防ぎきれると言うことは、このデュラハンは少なくとも二百十レベルを越えているということになる。
着地したセラフィムは再度跳躍、追撃せんと降下チャージしてくるデュラハンに真っ向から立ち向かう。
上からという本来ならば優位な位置からのデュラハンの攻撃を、セラフィムはルーンで向上した脚力から繰り出される跳躍力の勢いによって強引に受け止め、デュラハンのランスをかち上げる。
体勢が崩れた隙を見逃さず追撃をしようとセラフィムが返す刃を振り抜こうとした瞬間、騎乗しているワイバーンが開口。つんざくような音と共にセラフィムは弾き飛ばされた。
それでも地面に激突するなんて無様を晒すことなく、空中で器用に回転し、問題なく着地する。

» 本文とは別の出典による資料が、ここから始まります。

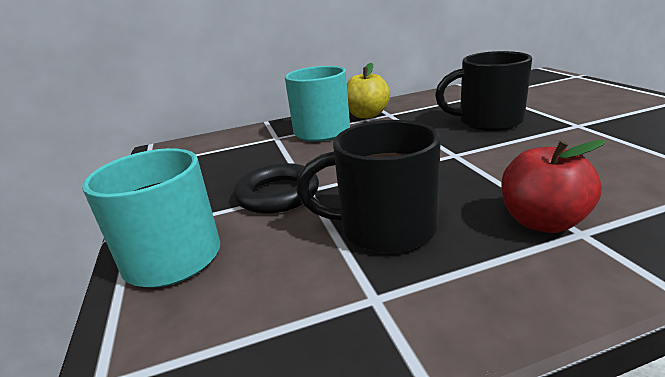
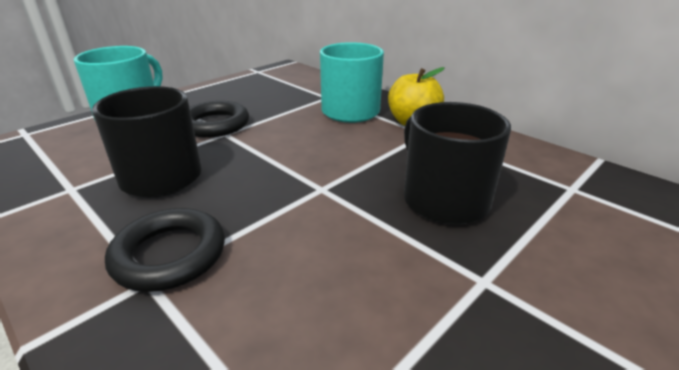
camera: 60 degrees right, 5 degrees up
(542, 222) = (169, 255): red apple -> black ring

「ソニックボイス!? それにしても威力高過ぎでしょ! くっそ、こいつもレベル高いな!」
竜種の普遍的な攻撃手段の一つにブレスがあり、ボイスはその下位に当たる攻撃になる。本来のソニックボイスは攻撃としての威力はイマイチであり、ノックバック効果がある程度のものでしかない。なのに、空中という足場の無い場所だったとは言えセラフィムを弾き飛ばすだけの威力を有していたことから察するに、このワイバーンもまたデュラハン同様にレベルが高いことが伺える。
想定外の飛行型高レベルモンスターとの戦闘。レベル的にはセラフィムに分があるが、地の利は敵にある。
これは期せずして長期戦になりそうだとセラフィムは内心で呟く。
その口角が僅かに上がっていることに、本人すらも気づかないまま……。